Mentzel spent a decade in London working on executive accountability in local government. He was also Chair of the London Overview and Scrutiny Network, a group that worked to encourage oversight and scrutiny of government executives.
While in London, Mentzel married and had kids. His family moved to Nashville when his wife accepted an offer to work at Vanderbilt University. The Political Science department also offered Mentzel the opportunity to lecture, which he accepted along with the role of Director of the Office of Active Citizenship and Service.
“As I’ve travelled, and I’ve travelled a lot, it’s the similarities that I’ve found quite compelling,” Mentzel said. “Things are called different names, the brands are a little different although some are universal as well.. But once you are here you realize it’s the same in the UK and it’s the same in South Africa…. For me, southern hospitality was something I had heard about, but then got to experience. So that was pretty awesome.”
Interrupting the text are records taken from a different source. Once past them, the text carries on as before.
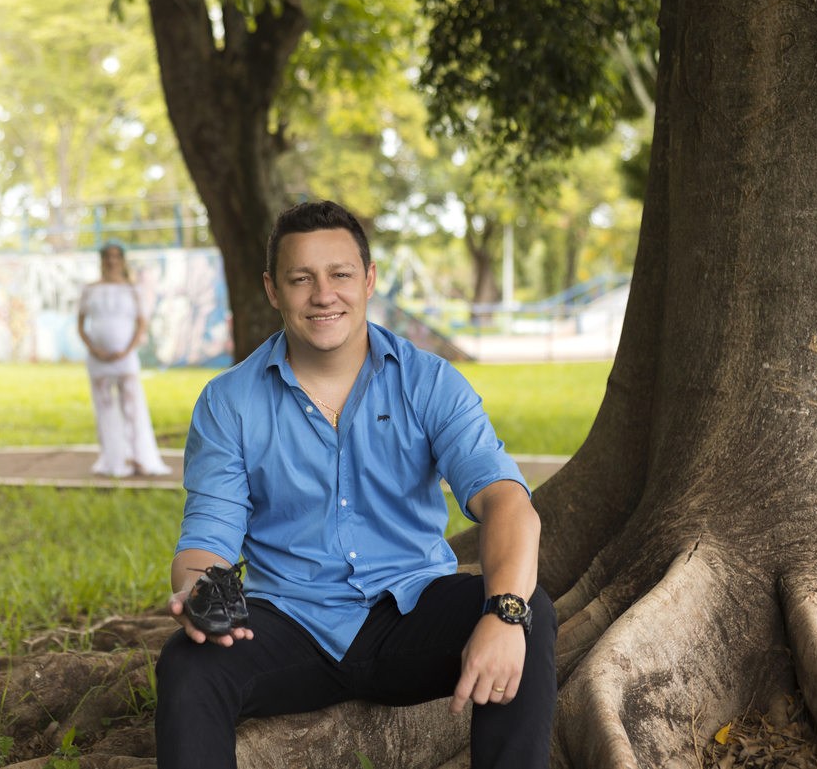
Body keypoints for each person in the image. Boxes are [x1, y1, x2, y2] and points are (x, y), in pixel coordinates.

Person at [154, 201, 556, 768]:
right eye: (302, 278)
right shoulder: (229, 402)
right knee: (187, 663)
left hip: (412, 614)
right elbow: (206, 539)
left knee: (527, 612)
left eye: (340, 274)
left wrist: (504, 613)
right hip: (292, 623)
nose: (324, 295)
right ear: (274, 289)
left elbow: (508, 502)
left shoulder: (430, 381)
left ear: (368, 280)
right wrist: (202, 595)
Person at [76, 242, 172, 478]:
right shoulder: (89, 289)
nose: (112, 260)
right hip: (98, 360)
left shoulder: (133, 289)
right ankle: (114, 460)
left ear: (122, 259)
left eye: (116, 256)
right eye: (108, 256)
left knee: (133, 407)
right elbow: (80, 324)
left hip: (125, 359)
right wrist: (95, 349)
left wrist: (127, 350)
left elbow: (142, 323)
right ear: (101, 259)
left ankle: (139, 458)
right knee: (105, 409)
When he arrived at Vanderbilt, Mentzel first realized how special the university is in terms of its students and constant stimulation.
“I discovered that a university is a real thing,” Mentzel said. “And that often those criticisms of it being an ivory tower depend really on yourself and what you make of a source of such powerful intellectual discovery.”
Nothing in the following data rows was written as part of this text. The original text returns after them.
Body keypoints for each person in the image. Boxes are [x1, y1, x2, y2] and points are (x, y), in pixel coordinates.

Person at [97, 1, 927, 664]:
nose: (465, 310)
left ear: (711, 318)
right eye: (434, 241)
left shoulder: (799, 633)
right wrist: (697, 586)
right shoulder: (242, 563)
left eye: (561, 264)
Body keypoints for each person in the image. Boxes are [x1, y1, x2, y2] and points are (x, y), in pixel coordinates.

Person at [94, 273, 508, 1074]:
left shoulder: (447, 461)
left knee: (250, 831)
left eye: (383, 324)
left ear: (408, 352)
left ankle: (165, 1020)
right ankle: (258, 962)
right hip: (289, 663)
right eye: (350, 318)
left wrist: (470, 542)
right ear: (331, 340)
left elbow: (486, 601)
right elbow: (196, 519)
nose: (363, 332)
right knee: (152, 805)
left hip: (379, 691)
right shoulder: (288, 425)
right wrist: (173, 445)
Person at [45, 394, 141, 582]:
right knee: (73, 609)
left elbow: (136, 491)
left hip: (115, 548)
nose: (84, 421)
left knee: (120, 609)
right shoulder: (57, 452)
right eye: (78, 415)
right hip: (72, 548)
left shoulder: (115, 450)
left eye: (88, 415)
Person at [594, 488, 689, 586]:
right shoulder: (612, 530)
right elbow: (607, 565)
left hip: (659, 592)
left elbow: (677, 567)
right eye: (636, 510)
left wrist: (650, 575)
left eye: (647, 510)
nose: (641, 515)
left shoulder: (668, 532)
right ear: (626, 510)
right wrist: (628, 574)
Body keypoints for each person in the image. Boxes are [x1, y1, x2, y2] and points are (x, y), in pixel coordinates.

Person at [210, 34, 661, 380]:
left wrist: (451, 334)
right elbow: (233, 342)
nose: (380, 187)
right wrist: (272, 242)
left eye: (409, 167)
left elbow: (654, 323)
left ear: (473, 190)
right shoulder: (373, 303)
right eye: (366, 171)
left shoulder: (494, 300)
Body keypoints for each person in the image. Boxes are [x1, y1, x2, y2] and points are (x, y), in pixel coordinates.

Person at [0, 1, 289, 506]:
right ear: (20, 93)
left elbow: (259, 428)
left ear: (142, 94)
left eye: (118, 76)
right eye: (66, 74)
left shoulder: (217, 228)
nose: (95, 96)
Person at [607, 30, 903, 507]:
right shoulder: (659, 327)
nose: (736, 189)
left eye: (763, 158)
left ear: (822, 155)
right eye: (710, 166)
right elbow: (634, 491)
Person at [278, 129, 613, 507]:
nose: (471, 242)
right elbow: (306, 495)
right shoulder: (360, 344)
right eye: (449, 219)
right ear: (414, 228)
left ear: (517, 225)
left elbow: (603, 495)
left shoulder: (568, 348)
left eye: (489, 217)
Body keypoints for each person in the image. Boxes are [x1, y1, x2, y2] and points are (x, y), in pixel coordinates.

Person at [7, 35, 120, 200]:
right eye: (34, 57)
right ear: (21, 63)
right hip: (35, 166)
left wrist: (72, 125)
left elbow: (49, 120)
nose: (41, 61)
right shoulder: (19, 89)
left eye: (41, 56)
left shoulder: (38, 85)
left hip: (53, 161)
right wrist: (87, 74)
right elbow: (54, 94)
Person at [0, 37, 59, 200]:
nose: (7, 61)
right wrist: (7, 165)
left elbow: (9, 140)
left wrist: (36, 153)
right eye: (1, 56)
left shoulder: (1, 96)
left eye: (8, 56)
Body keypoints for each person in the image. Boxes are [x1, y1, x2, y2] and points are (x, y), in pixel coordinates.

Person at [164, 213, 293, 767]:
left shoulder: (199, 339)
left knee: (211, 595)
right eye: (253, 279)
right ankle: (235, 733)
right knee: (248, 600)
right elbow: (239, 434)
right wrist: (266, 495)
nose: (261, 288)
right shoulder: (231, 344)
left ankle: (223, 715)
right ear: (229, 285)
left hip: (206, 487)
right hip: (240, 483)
Mentzel soon found that he was able to fuse his profession as a political scientist and his position as Director of OACS at Vanderbilt. Coupled with his experience in the political science world, Mentzel has found joy in providing real-world experience to Vanderbilt students through the OACS office.
Mentzel enjoys curating the various roles that OACS plays on campus, from facilitating individual service to supporting student service groups to responding to the needs of the greater Nashville community.
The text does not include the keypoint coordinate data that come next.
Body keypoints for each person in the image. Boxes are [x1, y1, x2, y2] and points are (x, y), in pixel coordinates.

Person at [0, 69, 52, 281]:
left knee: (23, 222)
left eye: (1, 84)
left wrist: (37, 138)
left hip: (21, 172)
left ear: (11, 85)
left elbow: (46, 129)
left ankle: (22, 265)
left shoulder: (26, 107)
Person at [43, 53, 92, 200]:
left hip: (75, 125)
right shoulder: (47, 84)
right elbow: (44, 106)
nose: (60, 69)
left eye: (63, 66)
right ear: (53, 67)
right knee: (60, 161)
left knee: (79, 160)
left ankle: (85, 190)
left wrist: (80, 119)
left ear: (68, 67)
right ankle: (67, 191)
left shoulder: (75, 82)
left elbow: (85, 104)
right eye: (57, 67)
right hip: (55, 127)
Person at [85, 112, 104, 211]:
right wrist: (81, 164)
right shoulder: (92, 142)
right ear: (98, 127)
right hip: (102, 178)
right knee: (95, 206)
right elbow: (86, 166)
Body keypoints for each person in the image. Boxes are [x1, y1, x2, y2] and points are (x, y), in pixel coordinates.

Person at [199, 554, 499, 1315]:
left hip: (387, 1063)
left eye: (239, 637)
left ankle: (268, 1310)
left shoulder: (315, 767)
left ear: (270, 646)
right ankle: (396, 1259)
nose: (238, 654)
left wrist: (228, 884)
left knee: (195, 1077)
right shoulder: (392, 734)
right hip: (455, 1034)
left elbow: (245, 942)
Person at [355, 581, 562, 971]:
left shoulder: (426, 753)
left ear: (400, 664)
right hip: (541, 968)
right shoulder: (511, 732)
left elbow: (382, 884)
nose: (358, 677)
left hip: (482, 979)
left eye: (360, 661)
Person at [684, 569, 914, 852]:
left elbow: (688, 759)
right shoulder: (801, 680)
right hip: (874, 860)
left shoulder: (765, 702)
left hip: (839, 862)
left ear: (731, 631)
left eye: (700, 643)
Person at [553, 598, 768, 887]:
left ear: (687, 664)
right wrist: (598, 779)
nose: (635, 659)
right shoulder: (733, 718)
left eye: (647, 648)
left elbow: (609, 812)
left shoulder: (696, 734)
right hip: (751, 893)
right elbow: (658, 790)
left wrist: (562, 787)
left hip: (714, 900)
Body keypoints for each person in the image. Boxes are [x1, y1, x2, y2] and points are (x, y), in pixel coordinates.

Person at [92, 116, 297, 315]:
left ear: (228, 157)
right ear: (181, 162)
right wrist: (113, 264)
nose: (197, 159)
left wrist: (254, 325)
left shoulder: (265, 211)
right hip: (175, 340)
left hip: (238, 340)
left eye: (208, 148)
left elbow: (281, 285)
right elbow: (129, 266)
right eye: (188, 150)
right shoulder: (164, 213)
“OACS is all about enabling students to serve locally, nationally, and internationally,” Mentzel said. “And the emphasis is neither here nor there… For me it’s all local anyway. There’s no global or local. The challenges we have here are the same challenges we have somewhere else, and bringing those full circle is often very powerful for students.”
The challenges we have here are the same challenges we have somewhere else, and bringing those full circle is often very powerful for students.
At Vanderbilt, Mentzel is currently teaching a comparative politics course, Democracy in South Africa. He enjoys teaching this course because it allows him to talk about his country and its challenges coming out of apartheid, and because it allows his students to discuss these topics and compare them to other countries.
Mentzel has also previously taught classes on conflict resolution and transitional justice. He will be teaching Transitional Justice in the fall of 2017.
Mentzel’s favorite spot on campus is the greenhouse above Stevenson, although he says that he loves the entire Vanderbilt campus. He claims that the bowls from Rand Dining changed his life.
“(I get) quinoa and everything else, sometimes vegetables, sometimes meat,” Mentzel said. “I just tell them to fill it up and they’re awesome. It’s my super favorite, I love it.”
Mentzel credits being authentic and sincere as keys to his success.
“Learning from an early age that everyone has a story and that story matters is a hugely important thing for me,” Mentzel said. “I know what it feels like to feels like to be bullied, I know what it feels like to be called names, so creating a climate where that doesn’t occur is hugely important to me.”